====== Data provided ======
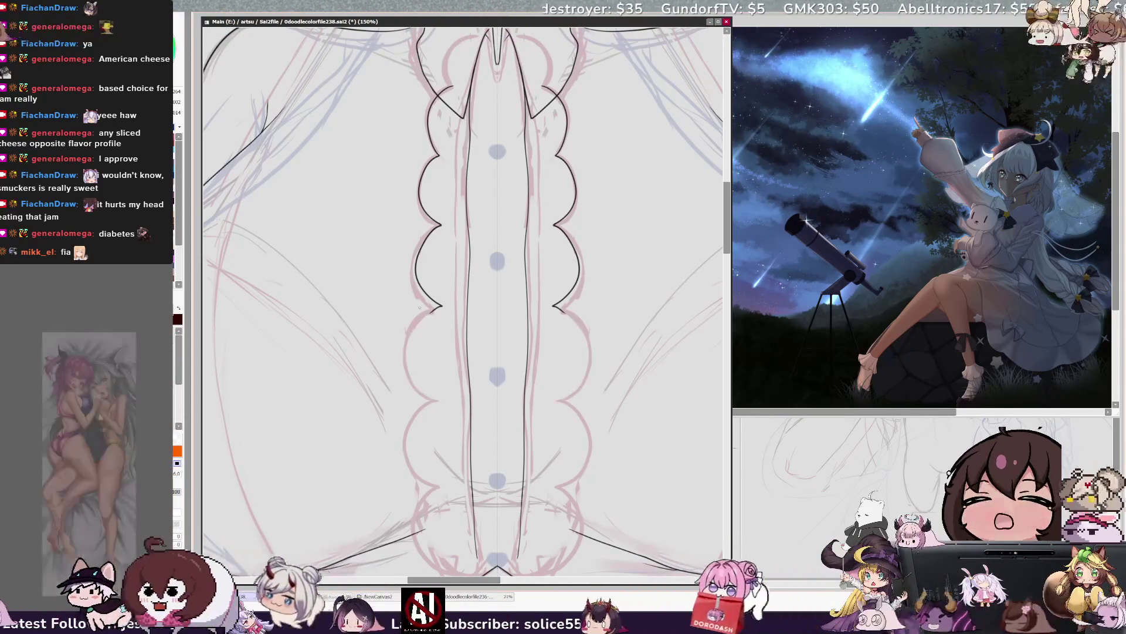
key(e)
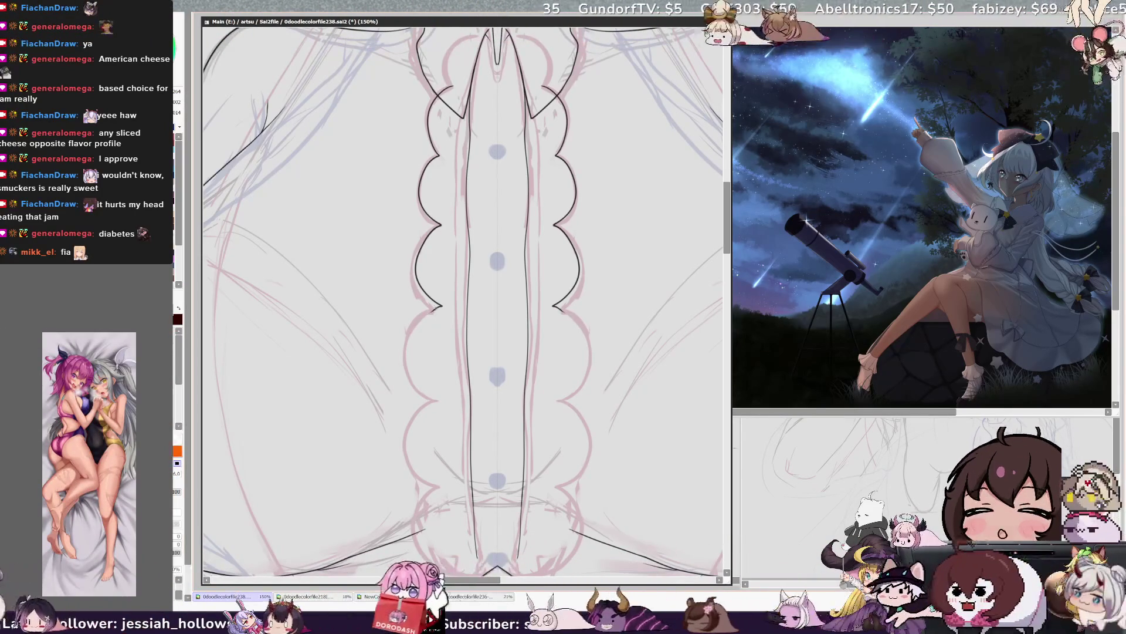
mouse_move(440, 401)
mouse_down()
mouse_move(409, 433)
mouse_move(446, 491)
mouse_move(446, 571)
mouse_up()
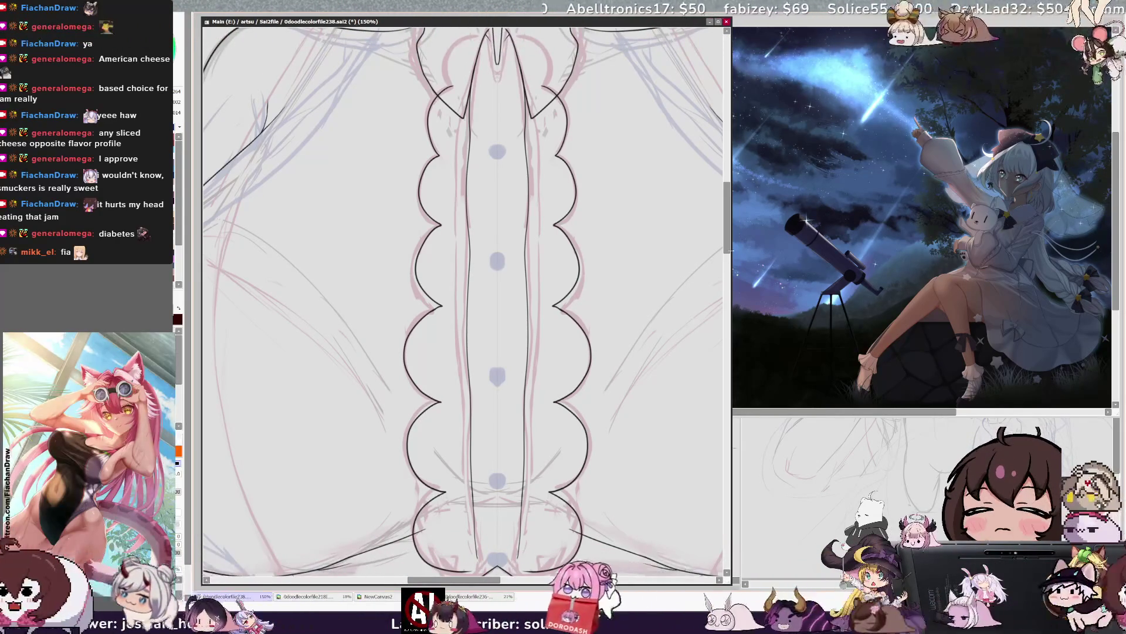
Step: Draw the lower ruffle lobes, redraw them as larger curves, and add a stroke at the V point
scroll(463, 293, down, 5)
======
◆ **What is being asked**
Transcribe each record above exactly, leaving every picture out of the copy.

◆ **Task result**
key(e)
mouse_move(440, 401)
mouse_down()
mouse_move(409, 433)
mouse_move(446, 491)
mouse_move(446, 571)
mouse_up()
Step: Draw the lower ruffle lobes, redraw them as larger curves, and add a stroke at the V point
scroll(463, 293, down, 5)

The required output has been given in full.